Data to process>
↓
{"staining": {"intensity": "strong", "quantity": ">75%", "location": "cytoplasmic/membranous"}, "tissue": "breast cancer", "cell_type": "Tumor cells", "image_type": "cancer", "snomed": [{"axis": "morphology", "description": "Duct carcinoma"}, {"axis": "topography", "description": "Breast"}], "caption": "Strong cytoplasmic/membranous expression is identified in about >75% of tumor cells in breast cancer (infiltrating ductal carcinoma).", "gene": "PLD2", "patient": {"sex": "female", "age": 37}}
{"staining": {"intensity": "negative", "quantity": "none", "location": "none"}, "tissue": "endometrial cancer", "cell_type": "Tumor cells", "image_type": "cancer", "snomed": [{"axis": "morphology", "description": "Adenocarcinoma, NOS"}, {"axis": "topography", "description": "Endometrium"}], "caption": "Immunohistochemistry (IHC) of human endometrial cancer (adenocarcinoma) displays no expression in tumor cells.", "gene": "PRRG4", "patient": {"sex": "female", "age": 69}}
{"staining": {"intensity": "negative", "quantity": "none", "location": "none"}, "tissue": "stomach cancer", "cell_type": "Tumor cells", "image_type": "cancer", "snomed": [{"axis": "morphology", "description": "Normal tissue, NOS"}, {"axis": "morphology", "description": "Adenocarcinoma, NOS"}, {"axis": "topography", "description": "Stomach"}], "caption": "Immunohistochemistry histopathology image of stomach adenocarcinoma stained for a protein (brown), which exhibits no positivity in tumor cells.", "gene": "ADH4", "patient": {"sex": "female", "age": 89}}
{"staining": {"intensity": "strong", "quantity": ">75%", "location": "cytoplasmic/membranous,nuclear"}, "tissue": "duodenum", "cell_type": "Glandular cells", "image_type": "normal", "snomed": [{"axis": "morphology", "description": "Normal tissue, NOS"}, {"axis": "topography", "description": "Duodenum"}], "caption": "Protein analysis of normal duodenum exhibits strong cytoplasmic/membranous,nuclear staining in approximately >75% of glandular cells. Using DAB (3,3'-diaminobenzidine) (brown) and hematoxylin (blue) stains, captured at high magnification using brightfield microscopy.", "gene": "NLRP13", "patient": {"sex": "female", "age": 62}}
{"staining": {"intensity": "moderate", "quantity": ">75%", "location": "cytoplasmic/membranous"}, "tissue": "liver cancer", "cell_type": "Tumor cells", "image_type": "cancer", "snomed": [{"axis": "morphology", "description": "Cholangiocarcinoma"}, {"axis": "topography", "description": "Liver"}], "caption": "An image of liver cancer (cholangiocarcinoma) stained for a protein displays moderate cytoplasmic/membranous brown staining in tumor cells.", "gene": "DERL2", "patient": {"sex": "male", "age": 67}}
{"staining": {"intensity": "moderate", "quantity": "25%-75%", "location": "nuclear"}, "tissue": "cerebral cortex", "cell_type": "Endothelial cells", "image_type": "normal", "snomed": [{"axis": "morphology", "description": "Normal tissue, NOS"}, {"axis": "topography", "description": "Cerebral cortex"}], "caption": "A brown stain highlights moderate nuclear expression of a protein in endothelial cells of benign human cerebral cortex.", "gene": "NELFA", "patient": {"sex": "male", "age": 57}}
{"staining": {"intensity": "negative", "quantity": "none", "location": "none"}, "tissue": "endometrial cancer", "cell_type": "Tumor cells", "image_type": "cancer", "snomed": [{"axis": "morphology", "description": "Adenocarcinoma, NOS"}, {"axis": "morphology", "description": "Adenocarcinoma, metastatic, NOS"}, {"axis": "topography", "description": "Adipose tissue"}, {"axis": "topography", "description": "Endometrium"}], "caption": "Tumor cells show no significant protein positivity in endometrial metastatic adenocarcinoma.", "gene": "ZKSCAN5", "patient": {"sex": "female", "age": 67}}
↑
Task goal>
If "exhibits" is in a line of the listing above, count that line; give the final number and nothing more.

Solution below>
2